GridGain has fairly advance and flexible support for preemption or preemptive scheduling. Preemption is basically when grid job decides or gets instructed that it needs to stop its execution on current node, save its state, migrate to another node and continue its execution on a new node from saved state (distributed continuation). For example, collision SPI can decide that a certain job needs to stop and move to another node. Another example is when job monitors its execution performance and determines that current pace is not enough and decided to preemptively move to another, presumably more performing, node.
Preemption is a complex multi-step process and GridGain supports it with several components working in ensemble:
- Collision SPI provides a way for the system to have a centralized place where each job goes through for resource contention and can be affected (buffered, executed or cancelled)
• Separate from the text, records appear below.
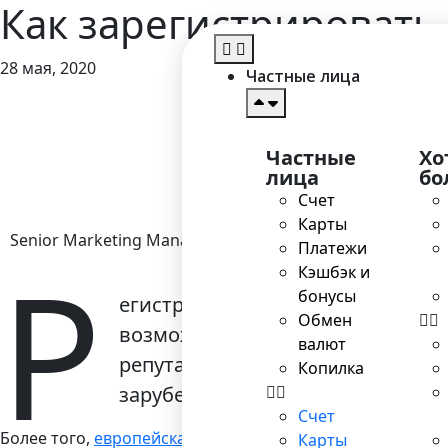
Как зарегистрировать
28 мая, 2020
Частные лица
Г
Частные
Хо
лица
бо
Счет
Карты
Senior Marketing Manager
Платежи
Р
Кэшбэк и
бонусы
егистрация компании в странах
Обмен
возможностями, которые предста
валют
репутацией, которой славятся к
Копилка
зарубежными банками.
Счет
Более того,
европейская регистрация
дает новые возмож
Карты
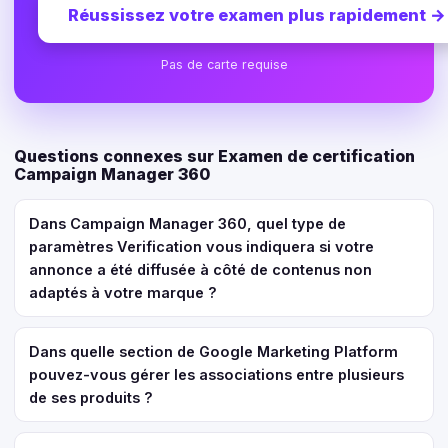
Réussissez votre examen plus rapidement
→
Pas de carte requise
Questions connexes sur Examen de certification
Campaign Manager 360
Dans Campaign Manager 360, quel type de
paramètres Verification vous indiquera si votre
annonce a été diffusée à côté de contenus non
adaptés à votre marque ?
Dans quelle section de Google Marketing Platform
pouvez-vous gérer les associations entre plusieurs
de ses produits ?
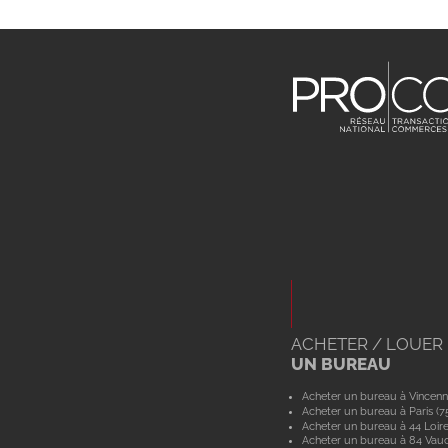
ACHETER / LOUER
UN BUREAU
Acheter un bureau à Vincenn
Acheter un bureau à Paris (7
Acheter un bureau à 44 Loir
Acheter un bureau à 84 Vau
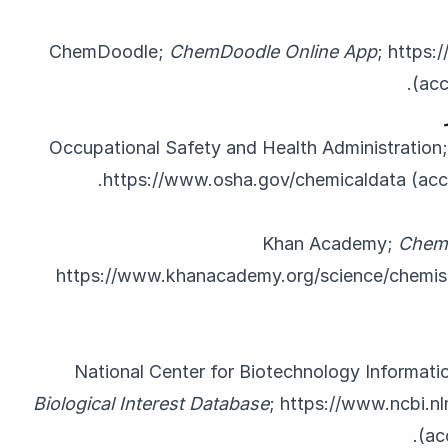
ChemDoodle;
ChemDoodle Online App
;
https:
(acc
Occupational Safety and Health Administration
https://www.osha.gov/chemicaldata
(acc
Khan Academy;
Chemi
https://www.khanacademy.org/science/chemis
National Center for Biotechnology Informati
Biological Interest Database
;
https://www.ncbi.n
(ac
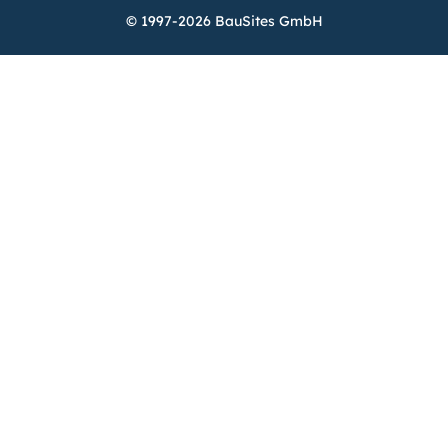
© 1997-2026 BauSites GmbH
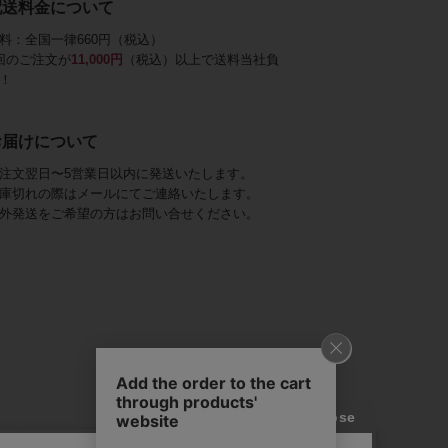
配送料金について
料：全国一律660円（税込）
回のご注文が
11,000円
（税込）以上で送料当社負
！
お届けについて
注文翌日〜5営業日以内に発送いたします。
庫切れの際はメールにてご連絡いたします。
外発送をご希望の方はお問い合せください。
アビステ)は、
ジュエリーをメインに、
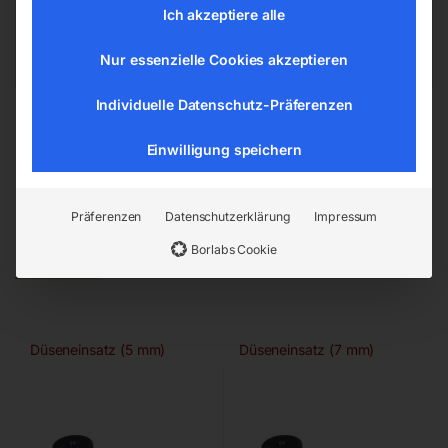
EAN:
9004853320194
Artikelnummer:
32019
Ich akzeptiere alle
Kategorien:
Spritzpistolen
,
Nur essenzielle Cookies akzeptieren
Drucklufttechnologie
Individuelle Datenschutz-Präferenzen
Einwilligung speichern
Präferenzen
Datenschutzerklärung
Impressum
Ähnliche Produkte
Borlabs Cookie
Düseneinsatz (5 mm)
Düseneinsatz (7 mm)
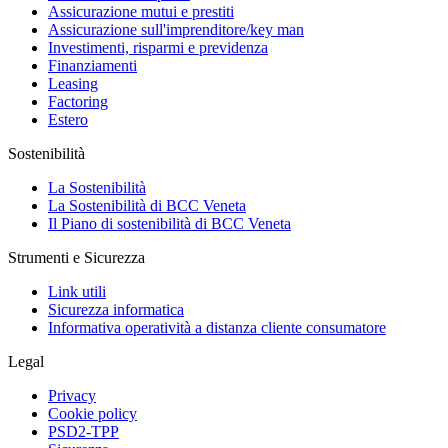
Assicurazione mutui e prestiti
Assicurazione sull'imprenditore/key man
Investimenti, risparmi e previdenza
Finanziamenti
Leasing
Factoring
Estero
Sostenibilità
La Sostenibilità
La Sostenibilità di BCC Veneta
Il Piano di sostenibilità di BCC Veneta
Strumenti e Sicurezza
Link utili
Sicurezza informatica
Informativa operatività a distanza cliente consumatore
Legal
Privacy
Cookie policy
PSD2-TPP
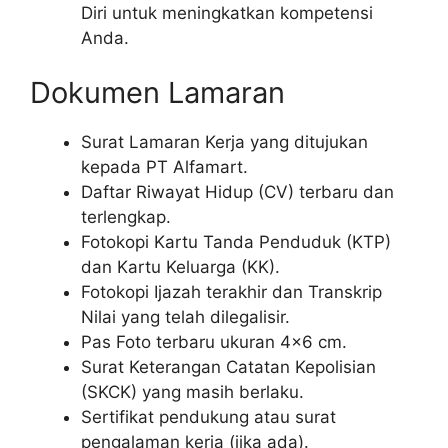
Diri untuk meningkatkan kompetensi
Anda.
Dokumen Lamaran
Surat Lamaran Kerja yang ditujukan
kepada PT Alfamart.
Daftar Riwayat Hidup (CV) terbaru dan
terlengkap.
Fotokopi Kartu Tanda Penduduk (KTP)
dan Kartu Keluarga (KK).
Fotokopi Ijazah terakhir dan Transkrip
Nilai yang telah dilegalisir.
Pas Foto terbaru ukuran 4×6 cm.
Surat Keterangan Catatan Kepolisian
(SKCK) yang masih berlaku.
Sertifikat pendukung atau surat
pengalaman kerja (jika ada).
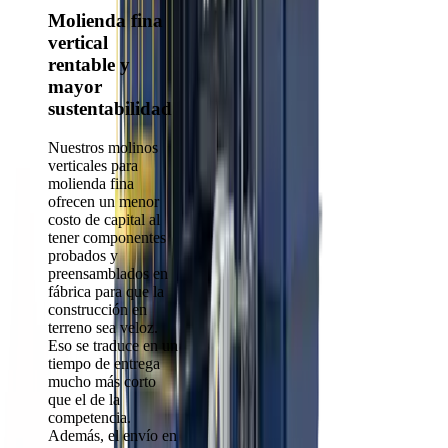
Molienda fina
vertical
rentable y
mayor
sustentabilidad
Nuestros molinos
verticales para
molienda fina
ofrecen un menor
costo de capital al
tener componentes
probados y
preensamblados en
fábrica para que la
construcción en
terreno sea veloz.
Eso se traduce en un
tiempo de entrega
mucho más corto
que el de la
competencia.
Además, el envío en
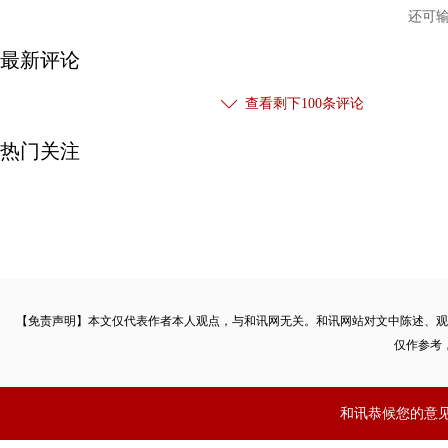
还可
最新评论
查看剩下
100
条评论
热门关注
【免责声明】本文仅代表作者本人观点，与和讯网无关。和讯网站对文中陈述、观
仅作参考
和讯恭候您的意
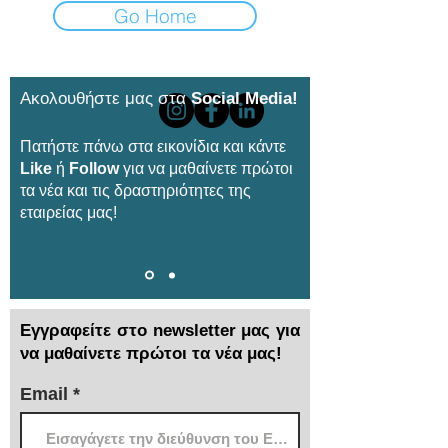
Go Home
Ακολουθήστε μας στα
Social Media!
Πατήστε πάνω στα εικονίδια και κάντε
Like
ή
Follow
για να μαθαίνετε πρώτοι
τα νέα και τις δραστηριότητες της
εταιρείας μας!
Εγγραφείτε στο newsletter μας για
να μαθαίνετε πρώτοι τα νέα μας!
Email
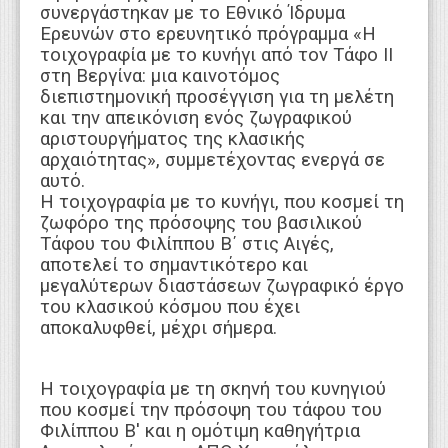
συνεργάστηκαν με το Εθνικό Ίδρυμα
Ερευνών στο ερευνητικό πρόγραμμα «Η
τοιχογραφία με το κυνήγι από τον Τάφο ΙΙ
στη Βεργίνα: μια καινοτόμος
διεπιστημονική προσέγγιση για τη μελέτη
και την απεικόνιση ενός ζωγραφικού
αριστουργήματος της κλασικής
αρχαιότητας», συμμετέχοντας ενεργά σε
αυτό.
Η τοιχογραφία με το κυνήγι, που κοσμεί τη
ζωφόρο της πρόσοψης του βασιλικού
Τάφου του Φιλίππου Β΄ στις Αιγές,
αποτελεί το σημαντικότερο και
μεγαλύτερων διαστάσεων ζωγραφικό έργο
του κλασικού κόσμου που έχει
αποκαλυφθεί, μέχρι σήμερα.
Η τοιχογραφία με τη σκηνή του κυνηγιού
που κοσμεί την πρόσοψη του τάφου του
Φιλίππου Β′ και η ομότιμη καθηγήτρια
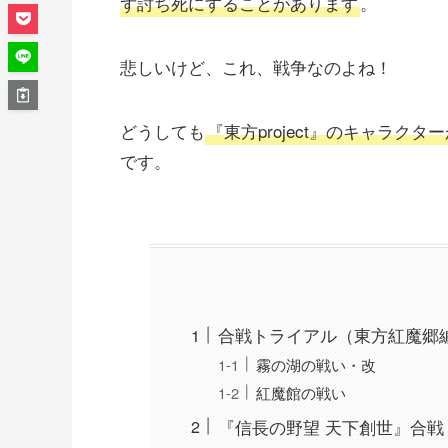
ず討ち死にすることがあります
。
悲しいけど、これ、戦争なのよね！
どうしても
『東方project』のキャラ
です。
合戦トライアル（東方紅魔郷
霧の湖の戦い・改
紅魔館の戦い
『信長の野望 天下創世』合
- Failover SPI provides means of re-mapping given job to a new node
- Checkpoint SPI provides means for storing and retrieving intermediate state
- GridJob cancellation and session attributes provide all necessary API mechanics of stopping job and passing any necessary user information between SPIs, job and job's siblings executing on other nodes, if required.:
Preemption is not trivial mechanism but it can be the only solution in systems with complex resource management requirements.
One real life example where preemption support is required is for priority-based near real-time (nRT) grid tasks. In nRT cases certain task must be given all local resources to be completed within given QoS specification. The only way short of outright canceling all currently running jobs executing on this node is to preempt them onto other node(s) without loosing all the work that has been performed to this moment.